The cloud journey is an imperative part of any businesses’ IT strategy and everything the cloud promises should be considered as the ultimate endeavour. For many companies, migration to the cloud is already well underway but, for others, the journey is just beginning.
Like any great technological change, there are lessons to be learned from those who paved the way. Cloud services can be extremely beneficial, but there are still a number of areas that need significant review, and enthusiasm should be tempered to ensure correct decisions are made at the right time and for reasons that benefit the business.
With this in mind, we outline five incorrect assumptions that can lead to problems when migrating to the cloud:
Everything can be moved to the cloud
Many businesses are being driven to use cloud services without a proper understanding of what they are actually trying to achieve. Without a proper cloud readiness assessment this can stall or halt their progress and, in some cases, a migration may have to be aborted or even reversed.
Each system, application, service or product needs to be considered not only on its individual requirements but also on the interdependencies it has with other components of the existing infrastructure.
The internet supports all needs
The omnipresent nature of cloud services lends a lot of its capability to the internet, which typically allows easier access to services and a more flexible platform to manage them. However, attempting to manage a service this way may not always be the right thing to do.
A lot of existing applications don’t have the appropriate encryption or security considerations required for a safe transition to the cloud
A lot of existing applications don’t have the appropriate encryption or security considerations required for a safe transition to the cloud, while others do not perform across NAT boundaries. Put simply, these applications are better served by older protocols. Companies should, therefore, consider ways a move to the cloud can be facilitated without internet connectivity.
Networking is dead
Cloud service providers have made a concerted effort to ensure connectivity is a simple thing. Anybody who understands infrastructure, code, automation and scripting can get things working with relative ease. But it’s important to note networking isn’t dead, and a lack of skill can often create environments where ‘things just work’ without any real understanding of the best architecture from a networking perspective.
The basic networking components (e.g. network containers, routers, gateways, load balancers and security groups) offered by the major cloud service providers are functional but too simplistic.
A strong network architecture is arguably more important in cloud computing than it has been in more traditional environments, especially as there will likely be a ‘hybrid architecture’ in most organisations for a long period of time.
Security is just NSGs
Network security groups (NSGs) can be considered the most basic of Layer 4 firewalls. They serve in the main to shape the permissions for who or what can consume a service or application within a given part of the cloud environment. They are, however, not even remotely close to being appropriate for consideration as a valid security device. Despite this fact, they are often implemented as the only means of securing an infrastructure.
With a number of services being exposed to the internet, and with cyberattacks on the rise, security in cloud is paramount – and NSGs just do not cut it. They are too often used as an excuse to bypass the security posture within an organisation by falsely being represented as having dealt with security concerns.
With a number of services being exposed to the internet, and with cyberattacks on the rise, security in cloud is paramount – and NSGs just do not cut it
There are a wealth of security options within cloud services and these need to be considered in line with the network architecture, so as to provide the most appropriate protective measures for the business.
Everything is cheaper
Cloud computing has provided a wealth of commodity offerings. Businesses can scale up their infrastructure on demand, paying for only what they use at the times they need to use it. There are no costs to be considered for hosting and long-term contracts are limited or don’t exist, meaning no extended tie-ins.

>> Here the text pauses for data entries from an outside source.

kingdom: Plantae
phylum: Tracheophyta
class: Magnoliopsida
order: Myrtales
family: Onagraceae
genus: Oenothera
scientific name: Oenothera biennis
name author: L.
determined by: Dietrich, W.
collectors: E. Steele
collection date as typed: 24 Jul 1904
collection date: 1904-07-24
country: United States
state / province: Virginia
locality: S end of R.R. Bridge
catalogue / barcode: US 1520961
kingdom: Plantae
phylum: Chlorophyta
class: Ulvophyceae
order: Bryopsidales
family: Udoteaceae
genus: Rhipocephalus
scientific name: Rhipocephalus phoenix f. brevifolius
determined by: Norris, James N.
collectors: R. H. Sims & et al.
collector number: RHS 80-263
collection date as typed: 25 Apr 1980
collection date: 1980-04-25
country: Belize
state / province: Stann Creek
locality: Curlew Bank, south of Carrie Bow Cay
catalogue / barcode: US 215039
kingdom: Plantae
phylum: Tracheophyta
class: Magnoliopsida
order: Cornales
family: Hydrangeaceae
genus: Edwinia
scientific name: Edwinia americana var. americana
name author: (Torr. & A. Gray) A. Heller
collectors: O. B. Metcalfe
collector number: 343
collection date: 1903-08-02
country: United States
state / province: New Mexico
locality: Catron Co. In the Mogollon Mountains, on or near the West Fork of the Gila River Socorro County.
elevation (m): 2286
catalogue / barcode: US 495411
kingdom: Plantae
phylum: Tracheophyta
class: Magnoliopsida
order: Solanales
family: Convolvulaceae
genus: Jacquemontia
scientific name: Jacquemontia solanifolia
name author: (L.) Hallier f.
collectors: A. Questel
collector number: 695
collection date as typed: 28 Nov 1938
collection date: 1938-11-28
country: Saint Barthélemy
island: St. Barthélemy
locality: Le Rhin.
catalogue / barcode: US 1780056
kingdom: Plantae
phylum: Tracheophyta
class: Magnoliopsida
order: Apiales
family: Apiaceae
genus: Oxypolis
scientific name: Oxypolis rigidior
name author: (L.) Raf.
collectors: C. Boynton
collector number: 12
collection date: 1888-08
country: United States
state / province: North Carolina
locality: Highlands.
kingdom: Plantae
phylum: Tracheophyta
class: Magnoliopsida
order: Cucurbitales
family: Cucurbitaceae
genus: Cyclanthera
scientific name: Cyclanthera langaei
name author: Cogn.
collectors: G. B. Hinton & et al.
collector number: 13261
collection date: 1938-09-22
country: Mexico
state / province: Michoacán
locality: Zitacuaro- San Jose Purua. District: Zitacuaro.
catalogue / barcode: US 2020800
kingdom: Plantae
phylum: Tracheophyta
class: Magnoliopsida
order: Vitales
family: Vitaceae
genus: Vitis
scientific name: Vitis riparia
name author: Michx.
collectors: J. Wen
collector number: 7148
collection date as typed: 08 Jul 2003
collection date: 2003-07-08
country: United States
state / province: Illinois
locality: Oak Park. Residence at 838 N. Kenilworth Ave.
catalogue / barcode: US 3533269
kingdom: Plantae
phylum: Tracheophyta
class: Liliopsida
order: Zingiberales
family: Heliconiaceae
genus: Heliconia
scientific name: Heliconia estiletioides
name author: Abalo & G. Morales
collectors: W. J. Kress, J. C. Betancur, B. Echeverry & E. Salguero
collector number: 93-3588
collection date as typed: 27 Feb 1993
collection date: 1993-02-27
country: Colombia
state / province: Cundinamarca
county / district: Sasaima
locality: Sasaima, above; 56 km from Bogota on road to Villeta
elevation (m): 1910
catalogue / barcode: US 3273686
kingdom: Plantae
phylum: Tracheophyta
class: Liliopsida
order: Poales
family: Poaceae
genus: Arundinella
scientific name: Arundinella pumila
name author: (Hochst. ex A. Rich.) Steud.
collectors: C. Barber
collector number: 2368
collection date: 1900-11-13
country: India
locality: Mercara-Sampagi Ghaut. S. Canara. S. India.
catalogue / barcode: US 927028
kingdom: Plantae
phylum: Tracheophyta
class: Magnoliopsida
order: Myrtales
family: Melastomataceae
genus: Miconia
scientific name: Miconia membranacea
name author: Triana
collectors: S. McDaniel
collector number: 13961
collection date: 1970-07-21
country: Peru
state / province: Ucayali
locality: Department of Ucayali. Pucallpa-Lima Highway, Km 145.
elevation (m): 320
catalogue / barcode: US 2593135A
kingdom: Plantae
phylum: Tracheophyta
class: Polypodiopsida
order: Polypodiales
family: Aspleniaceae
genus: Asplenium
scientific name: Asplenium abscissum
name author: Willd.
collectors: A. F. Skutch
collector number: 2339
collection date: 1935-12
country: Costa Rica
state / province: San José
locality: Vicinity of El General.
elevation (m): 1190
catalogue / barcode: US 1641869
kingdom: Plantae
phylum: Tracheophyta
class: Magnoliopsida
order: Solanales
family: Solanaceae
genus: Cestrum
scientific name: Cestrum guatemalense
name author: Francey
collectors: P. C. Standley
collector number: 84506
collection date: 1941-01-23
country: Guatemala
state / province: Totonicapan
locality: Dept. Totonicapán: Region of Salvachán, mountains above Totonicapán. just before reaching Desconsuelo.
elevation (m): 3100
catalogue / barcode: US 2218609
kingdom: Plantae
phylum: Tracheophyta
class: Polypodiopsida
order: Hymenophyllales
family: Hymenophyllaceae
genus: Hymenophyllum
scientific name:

With this in mind, the governance and control over spend is often overlooked or lost altogether. While a physical piece of infrastructure used to be subjected to rigorous spend controls before any purchase order was raised, purchases can now be achieved with the click of a button. This means financial controllers rarely have a firm grip on what is being purchased and why.
Carelessness can also creep into an organisation, with resources being wasted when they are not being used or simply not needed. Cloud service providers do have tools that can assist in alerting administrators to this fact but, as resources grow, it can become increasingly difficult to understand the landscape.
The most overlooked of all costs is egress data. For every gigabyte of data transferred out of a cloud service environment (sometimes even within the environment) there is a small charge. These charges quickly add up and are often completely ignored, sometimes even assumed to be a ‘necessary evil’ of using cloud services.
Depending on the business requirements for an application or service, migration to the cloud may not actually be the right thing to do.